In 2013, he joined the Department of Immunology at Chiba University as a faculty member and continued working on IL-27 and IL-6. He found that STAT1 contributes to transcriptomic diversity in response to cytokines and that the functional abnormality of STAT1 is involved in the pathogenicity of human primary immunodeficiency. Dr. Hirahara is now mainly carrying out research on the identification of the pathogenic roles of CD4+ T cells in intractable respiratory diseases, such as pulmonary fibrosis.
Dr. Hirahara acquired a grant from the JSPS Research Fellowship for Japanese Biomedical and Behavioral Researchers at NIH from January 2012 to March 2013. He also received the 10th Young Investigator Award from Japanese Society for Immunology in 2015.

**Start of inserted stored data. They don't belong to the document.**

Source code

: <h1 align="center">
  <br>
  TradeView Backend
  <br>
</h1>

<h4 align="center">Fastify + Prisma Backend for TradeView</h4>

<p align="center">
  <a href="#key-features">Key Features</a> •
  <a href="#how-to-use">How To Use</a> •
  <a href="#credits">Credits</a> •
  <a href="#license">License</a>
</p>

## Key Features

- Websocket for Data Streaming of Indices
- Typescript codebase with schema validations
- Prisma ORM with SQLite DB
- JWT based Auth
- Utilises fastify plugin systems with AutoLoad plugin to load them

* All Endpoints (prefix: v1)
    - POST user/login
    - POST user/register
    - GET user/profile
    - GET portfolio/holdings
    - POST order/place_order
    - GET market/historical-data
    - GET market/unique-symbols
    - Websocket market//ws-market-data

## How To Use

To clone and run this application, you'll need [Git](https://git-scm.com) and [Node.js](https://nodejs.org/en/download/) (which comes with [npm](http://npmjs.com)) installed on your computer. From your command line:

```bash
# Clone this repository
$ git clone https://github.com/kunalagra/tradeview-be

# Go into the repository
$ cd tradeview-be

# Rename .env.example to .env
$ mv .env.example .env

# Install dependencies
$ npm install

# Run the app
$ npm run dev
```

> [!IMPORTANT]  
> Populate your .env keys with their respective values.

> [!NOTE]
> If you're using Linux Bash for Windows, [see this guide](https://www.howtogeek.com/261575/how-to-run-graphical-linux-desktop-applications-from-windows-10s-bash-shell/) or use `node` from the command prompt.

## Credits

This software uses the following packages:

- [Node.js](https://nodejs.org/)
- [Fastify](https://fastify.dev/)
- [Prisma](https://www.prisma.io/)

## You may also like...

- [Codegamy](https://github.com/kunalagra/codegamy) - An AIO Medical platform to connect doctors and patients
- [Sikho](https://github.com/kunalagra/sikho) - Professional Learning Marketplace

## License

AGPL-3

Abstract from Young Investigator Award’s Session Presentation at Cytokine 2017 in Kanazawa:

Memory-type ST2+CD4+ T cells participate in the steroid-resistant pathology of eosinophilic pneumonia
Kiyoshi Hirahara1, Naoko Mato1, 2, Tomomi Ichikawa1, Jin Kumagai1, Masayuki Nakayama2, Hideaki Yamasawa2, Masashi Bando2, Koichi Hagiwara2, Yukihiko Sugiyama2, 3, Toshinori Nakayama1
1Department of Immunology, Graduate School of Medicine, Chiba University, Chiba, Japan, 2Division of Pulmonary Medicine, Department of Internal Medicine, Jichi Medical University, Tochigi, Japan, 3Department of Respiratory Medicine, Nerima-Hikarigaoka Hospital, Tokyo, Japan

The lung has an unique epithelial barrier system to protect host from continuous invasion of various harmful particles including viruses and bacteria. Interleukin (IL-)33, an epithelial cytokine, is released from epithelial cells in the lung and drives the type 2 immune response by activating ST2-expressed immune cells in a number of allergic diseases. However, the pathogenic roles of memory-type ST2+CD4+ T cells in such lung inflammation has been unclear. Here we showed that intratracheal administration of IL-33 induced the substantial increase of numbers of tissue-resident memory-type ST2+CD4+ T cells in the lung. Eosinophilic lung inflammation developed sequentially accompanied by enhanced production of IL-5 and IL-13. T cell-deficient Foxn1nu mice and NSG mice exhibited ameliorated eosinophilic inflammation induced by IL-33. Dexamethasone treatment showed small effects on both the cell number and function of memory-type ST2+CD4+ T cells. Taken together, our study provides novel insight into the pathogenesis of eosinophilic lung disease, showing that memory-type ST2+CD4+ T cells are involved in IL-33-induced eosinophilic inflammation and elicited steroid-resistance.